Dinlenen 6 tanık iddia edilerek olaya ilişkin hiçbir beyan ve bilgilerinin olmadığını söylediğini hatırlatan Avukat Tuğçe Duygu Köksal, “Daha çok, yönlendirmeli soruşturma makamının düşüncelerini ifade edecek şekilde konulmuş tanık beyanları olduğu ortaya çıktı. Önemli bir doküman daha vardı. Bir ihbar mektubu vardı. Mart 2016 yılında yapılmış olan 4 ay sonra yapılmış olan keşiften önce dosyaya sunulmuş bir mektup vardı. Birçok ihmali ortaya çıkaracak bir ihbar mektubuydu bu.
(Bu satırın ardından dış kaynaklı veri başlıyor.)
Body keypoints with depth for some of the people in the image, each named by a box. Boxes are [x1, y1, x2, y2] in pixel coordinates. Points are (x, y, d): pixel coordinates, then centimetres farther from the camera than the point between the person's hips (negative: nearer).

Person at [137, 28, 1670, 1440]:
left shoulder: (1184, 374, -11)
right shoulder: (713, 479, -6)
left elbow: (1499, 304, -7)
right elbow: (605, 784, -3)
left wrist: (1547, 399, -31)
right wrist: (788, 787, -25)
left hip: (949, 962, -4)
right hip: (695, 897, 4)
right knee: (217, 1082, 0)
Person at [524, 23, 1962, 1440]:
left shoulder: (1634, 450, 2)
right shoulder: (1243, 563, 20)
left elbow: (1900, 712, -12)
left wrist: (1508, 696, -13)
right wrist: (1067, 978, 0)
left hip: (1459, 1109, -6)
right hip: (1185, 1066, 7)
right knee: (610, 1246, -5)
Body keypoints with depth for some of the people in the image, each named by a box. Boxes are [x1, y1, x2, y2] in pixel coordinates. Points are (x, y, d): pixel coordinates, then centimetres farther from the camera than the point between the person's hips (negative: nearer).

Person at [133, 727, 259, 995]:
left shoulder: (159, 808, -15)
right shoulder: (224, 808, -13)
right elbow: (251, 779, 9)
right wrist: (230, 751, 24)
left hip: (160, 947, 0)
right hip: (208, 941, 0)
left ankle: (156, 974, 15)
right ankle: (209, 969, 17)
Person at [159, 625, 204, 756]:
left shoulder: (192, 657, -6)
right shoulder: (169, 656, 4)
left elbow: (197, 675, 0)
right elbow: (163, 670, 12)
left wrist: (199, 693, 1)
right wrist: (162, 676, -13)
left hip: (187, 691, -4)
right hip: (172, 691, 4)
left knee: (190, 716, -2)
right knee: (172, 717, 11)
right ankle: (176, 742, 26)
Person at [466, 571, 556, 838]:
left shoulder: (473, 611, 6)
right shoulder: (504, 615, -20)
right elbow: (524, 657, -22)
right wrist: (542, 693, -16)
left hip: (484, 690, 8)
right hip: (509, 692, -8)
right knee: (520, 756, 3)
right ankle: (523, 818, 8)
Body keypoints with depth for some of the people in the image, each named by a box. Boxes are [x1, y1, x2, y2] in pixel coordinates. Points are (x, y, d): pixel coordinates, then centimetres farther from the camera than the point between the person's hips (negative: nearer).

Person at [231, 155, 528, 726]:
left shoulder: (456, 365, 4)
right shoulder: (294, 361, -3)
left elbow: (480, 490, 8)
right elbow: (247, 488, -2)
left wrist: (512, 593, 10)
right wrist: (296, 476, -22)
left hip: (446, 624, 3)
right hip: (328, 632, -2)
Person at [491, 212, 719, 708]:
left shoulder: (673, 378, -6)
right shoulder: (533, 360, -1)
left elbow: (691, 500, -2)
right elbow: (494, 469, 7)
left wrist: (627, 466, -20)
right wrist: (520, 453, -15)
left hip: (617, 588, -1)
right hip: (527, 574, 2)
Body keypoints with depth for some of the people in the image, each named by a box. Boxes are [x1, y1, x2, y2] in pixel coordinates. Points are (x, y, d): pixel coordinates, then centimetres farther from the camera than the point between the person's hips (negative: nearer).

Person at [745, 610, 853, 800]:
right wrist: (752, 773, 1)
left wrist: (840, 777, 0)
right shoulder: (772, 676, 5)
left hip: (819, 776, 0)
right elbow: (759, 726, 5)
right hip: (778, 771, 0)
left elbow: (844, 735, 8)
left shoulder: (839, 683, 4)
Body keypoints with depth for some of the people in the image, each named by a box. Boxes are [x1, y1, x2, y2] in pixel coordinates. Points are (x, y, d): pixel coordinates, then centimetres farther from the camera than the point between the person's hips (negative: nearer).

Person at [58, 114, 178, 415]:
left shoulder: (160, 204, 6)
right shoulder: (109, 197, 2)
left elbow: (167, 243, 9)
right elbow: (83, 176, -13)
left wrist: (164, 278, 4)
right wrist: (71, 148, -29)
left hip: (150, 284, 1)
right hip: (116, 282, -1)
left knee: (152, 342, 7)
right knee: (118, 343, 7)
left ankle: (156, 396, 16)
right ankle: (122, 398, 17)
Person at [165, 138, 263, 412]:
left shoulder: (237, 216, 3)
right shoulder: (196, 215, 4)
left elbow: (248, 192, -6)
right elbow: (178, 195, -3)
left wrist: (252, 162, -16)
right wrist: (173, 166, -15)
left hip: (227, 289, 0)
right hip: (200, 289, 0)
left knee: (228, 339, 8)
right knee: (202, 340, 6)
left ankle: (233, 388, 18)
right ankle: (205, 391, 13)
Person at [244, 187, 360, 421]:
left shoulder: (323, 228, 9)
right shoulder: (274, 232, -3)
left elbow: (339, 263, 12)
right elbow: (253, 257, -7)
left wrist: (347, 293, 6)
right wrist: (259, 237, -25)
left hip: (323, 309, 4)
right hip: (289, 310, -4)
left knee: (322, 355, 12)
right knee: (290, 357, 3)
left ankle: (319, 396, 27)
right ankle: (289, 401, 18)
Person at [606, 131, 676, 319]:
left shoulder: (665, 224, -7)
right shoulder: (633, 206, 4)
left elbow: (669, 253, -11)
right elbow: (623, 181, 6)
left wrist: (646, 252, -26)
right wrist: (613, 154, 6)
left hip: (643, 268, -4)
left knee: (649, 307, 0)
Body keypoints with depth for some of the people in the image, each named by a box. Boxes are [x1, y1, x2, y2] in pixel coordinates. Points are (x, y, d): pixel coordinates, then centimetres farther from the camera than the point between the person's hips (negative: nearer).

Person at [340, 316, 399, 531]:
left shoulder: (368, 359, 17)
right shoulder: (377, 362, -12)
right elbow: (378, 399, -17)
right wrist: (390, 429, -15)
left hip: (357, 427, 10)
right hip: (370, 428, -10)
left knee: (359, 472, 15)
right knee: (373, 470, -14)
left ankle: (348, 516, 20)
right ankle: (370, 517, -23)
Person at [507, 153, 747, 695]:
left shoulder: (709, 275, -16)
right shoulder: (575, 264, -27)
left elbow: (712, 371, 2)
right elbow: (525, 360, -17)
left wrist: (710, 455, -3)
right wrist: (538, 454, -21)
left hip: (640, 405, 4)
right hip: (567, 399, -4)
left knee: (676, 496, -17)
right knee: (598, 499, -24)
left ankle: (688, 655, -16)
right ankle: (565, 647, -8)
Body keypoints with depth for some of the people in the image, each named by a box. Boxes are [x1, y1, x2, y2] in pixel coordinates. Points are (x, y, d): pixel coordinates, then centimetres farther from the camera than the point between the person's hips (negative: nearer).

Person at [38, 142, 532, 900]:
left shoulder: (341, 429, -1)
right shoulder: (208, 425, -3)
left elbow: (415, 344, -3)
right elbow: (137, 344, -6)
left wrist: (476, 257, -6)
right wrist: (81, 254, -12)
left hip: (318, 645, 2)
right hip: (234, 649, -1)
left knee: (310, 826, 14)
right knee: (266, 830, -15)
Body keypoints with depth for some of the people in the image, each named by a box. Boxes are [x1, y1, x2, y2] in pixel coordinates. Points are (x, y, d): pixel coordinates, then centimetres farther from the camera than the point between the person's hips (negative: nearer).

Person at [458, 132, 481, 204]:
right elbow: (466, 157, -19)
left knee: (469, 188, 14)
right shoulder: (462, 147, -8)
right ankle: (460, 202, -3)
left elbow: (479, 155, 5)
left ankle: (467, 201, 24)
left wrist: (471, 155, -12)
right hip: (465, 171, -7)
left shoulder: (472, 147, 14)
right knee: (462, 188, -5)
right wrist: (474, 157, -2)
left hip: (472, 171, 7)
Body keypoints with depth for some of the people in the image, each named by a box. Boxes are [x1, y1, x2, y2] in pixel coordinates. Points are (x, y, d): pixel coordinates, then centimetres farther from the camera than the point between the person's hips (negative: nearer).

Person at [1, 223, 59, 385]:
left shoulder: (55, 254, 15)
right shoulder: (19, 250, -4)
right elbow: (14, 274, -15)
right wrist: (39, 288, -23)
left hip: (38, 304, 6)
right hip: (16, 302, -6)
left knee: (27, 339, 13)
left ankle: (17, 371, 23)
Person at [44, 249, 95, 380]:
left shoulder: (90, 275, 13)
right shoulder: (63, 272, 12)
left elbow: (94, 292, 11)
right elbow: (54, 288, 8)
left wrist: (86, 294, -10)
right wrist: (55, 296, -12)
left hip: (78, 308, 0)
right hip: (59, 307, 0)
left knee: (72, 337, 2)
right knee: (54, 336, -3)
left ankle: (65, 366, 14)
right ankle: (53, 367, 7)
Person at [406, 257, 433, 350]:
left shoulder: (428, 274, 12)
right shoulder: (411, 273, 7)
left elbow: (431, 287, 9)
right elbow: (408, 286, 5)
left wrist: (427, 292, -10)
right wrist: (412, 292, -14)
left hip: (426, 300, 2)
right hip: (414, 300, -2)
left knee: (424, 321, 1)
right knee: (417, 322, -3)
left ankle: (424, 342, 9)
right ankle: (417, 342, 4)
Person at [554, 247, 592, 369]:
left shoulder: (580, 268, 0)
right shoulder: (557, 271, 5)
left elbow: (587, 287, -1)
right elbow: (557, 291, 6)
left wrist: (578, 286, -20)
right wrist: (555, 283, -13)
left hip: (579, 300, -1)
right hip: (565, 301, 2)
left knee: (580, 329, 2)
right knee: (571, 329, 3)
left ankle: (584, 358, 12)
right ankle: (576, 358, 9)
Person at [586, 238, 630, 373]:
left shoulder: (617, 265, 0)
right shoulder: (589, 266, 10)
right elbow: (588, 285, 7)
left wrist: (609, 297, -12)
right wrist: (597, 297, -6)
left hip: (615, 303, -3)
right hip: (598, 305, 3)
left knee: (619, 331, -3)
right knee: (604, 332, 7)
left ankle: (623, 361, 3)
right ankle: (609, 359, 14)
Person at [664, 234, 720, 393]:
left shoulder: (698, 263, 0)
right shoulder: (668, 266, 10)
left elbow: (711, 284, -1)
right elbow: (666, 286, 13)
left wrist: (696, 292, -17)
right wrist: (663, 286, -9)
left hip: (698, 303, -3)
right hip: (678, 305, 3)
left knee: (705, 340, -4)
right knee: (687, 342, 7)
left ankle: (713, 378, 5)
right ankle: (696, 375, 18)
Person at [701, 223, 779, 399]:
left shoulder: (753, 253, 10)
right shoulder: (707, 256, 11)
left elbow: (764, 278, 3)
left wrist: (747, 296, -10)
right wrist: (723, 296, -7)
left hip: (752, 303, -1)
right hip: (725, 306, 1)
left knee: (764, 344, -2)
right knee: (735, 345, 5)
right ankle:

Hem kamera görüntülerinin izlenmesi hem bu ihbar mektubunun akıbetinin araştırılması, bu mektuba ilişkin nelerin alındığına nasıl bir çerçeve ve dosyadaki eksikliklerin giderilmesi noktasında bugün bir karşılık görmüş olduğunu gördük” ifadelerini kullandı.

‘Bu iddianame bugün çökmüştür’

Davayı takip eden CHP Milletvekili Sezgin Tanrıkulu da şunları söyledi: “Yargılamada şaşkınlıkla karşıladığım vahim olay şu: Arkamızda gördüğümüz adliye içindeki savcılık makamı, soruşturma sırasında bazı tanıklar yaratmış ve o tanıklardan yönlendirmeyle bazı beyanlar almış. Asıl failleri gizlemek amacıyla yapmış. Bunu baro başkanının öldürülmesi olayında yapmış. Bugün o tanıklar bu beyanları kabul etmediler, örgüt üyelerinin Tahir Elçi’ye ateş ettiklerini görmediklerini ve bu ifadeleri baskı altında verdiklerini söyledi. Bu gün bu iddianame çöktü. Adalet Bakanı, HSK bu dosyayı hazırlayan savcı hakkında soruşturma başlatmalıdır. Elçi neredeyse canlı yayında katledilmiştir ve soruşturma yaratılan tanıklarla başka yere sevk edilmeye çalışılmıştır ve savcılar eliyle yapılmıştır, bugün tanıklar bunları ifade etmiştir. Buradan Adalet Bakanı, HSK ve Diyarbakır Cumhuriyet Başsavcılığının bu dosyayı hazırlayan savcı hakkında bir soruşturma yapması gerektiğini ifade ediyorum.”